ところで,「新エネルギー」という用語は日本独自のものであり,海外で通用する用語ではありません.海外では,一般に「再生可能エネルギー」“Renewable Energy(リニューワブル・エネルギー)”と称されており太陽エネルギー,風力エネルギー,海洋エネルギー等が代表例です.すなわち「再生可能エネルギー」は,「一度に利用できる量は限られているが,その限られた範囲内で利用すれば枯渇しないエネルギー源」と理解することができます.日本の一次エネルギーの区分では,水力,地熱や新エネルギー等が該当します.
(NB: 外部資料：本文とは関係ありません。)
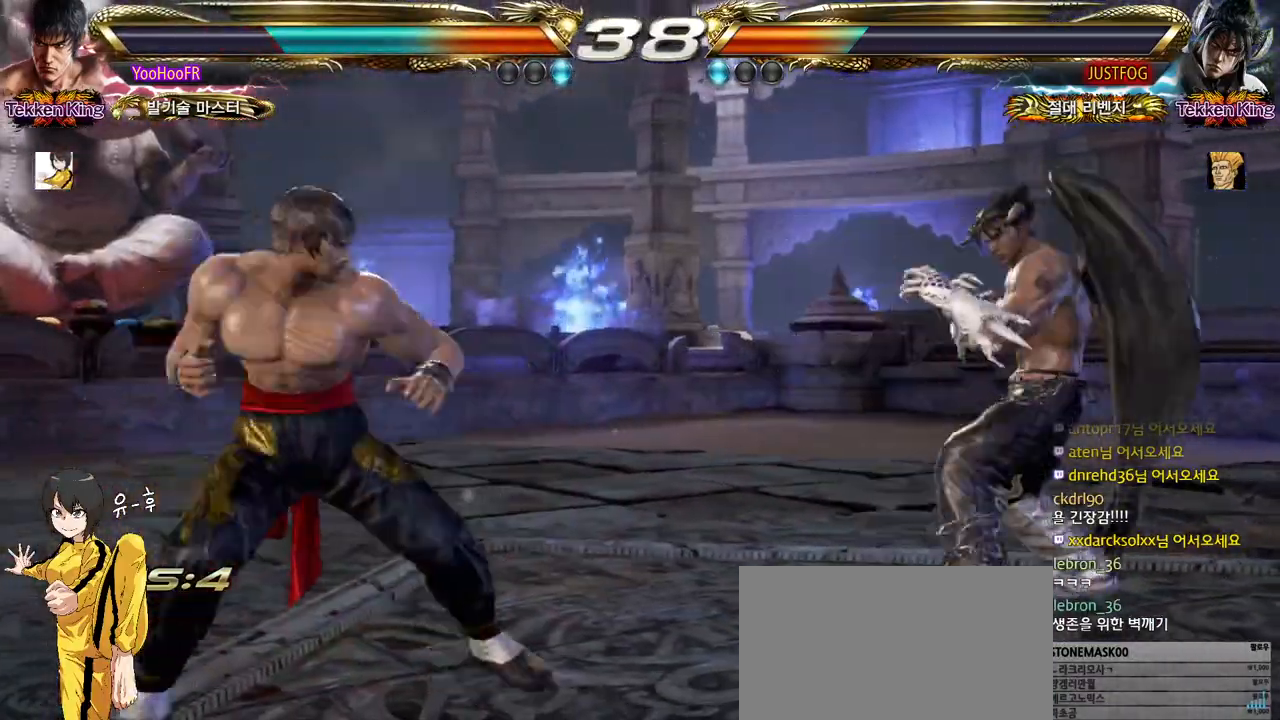
{"buttons": [], "left_stick": "down-left", "events": [[17, "TRIANGLE", "up"], [317, "left_stick", "center"], [433, "left_stick", "left"], [483, "left_stick", "down-left"]]}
さて,「新エネルギー」ですが,「新エネルギー法(正式名称:新エネルギー利用等の促進に関する特別措置法,略称:新エネ法)」において,以下に示すエネルギー源が具体的な「新エネルギー」として扱われています.ややこしいのですが,海外では「再生可能エネルギー」という位置づけにある「地熱」や「一般水力」は「新エネルギー」ではなく,実用段階にある既存エネルギーとして扱われています.すなわち,「新エネルギー」=「再生可能エネルギー」ではありません.
1)供給サイドの新エネルギー
- 太陽光発電
- 風力発電
- 太陽熱利用
- 温度差エネルギー
- 廃棄物発電
- 廃棄物熱利用
- 廃棄物燃料製造
- バイオマス発電(*)
- バイオマス熱利用(*)
- バイオマス燃料製造(*)
- 雪氷熱利用(*)
2)需要サイドの新エネルギー
- クリーンエネルギー自動車
- 天然ガスコージェネレーション
- 燃料電池
(*)は,改正「新エネ法」(2003年1月25日公布・施行)により新たに追加.
今回のテーマである「バイオマス」エネルギーは,改正「新エネ法」では供給サイドの新エネルギーとして位置づけられ,「発電」,「熱利用」,「燃料製造」に分類されています.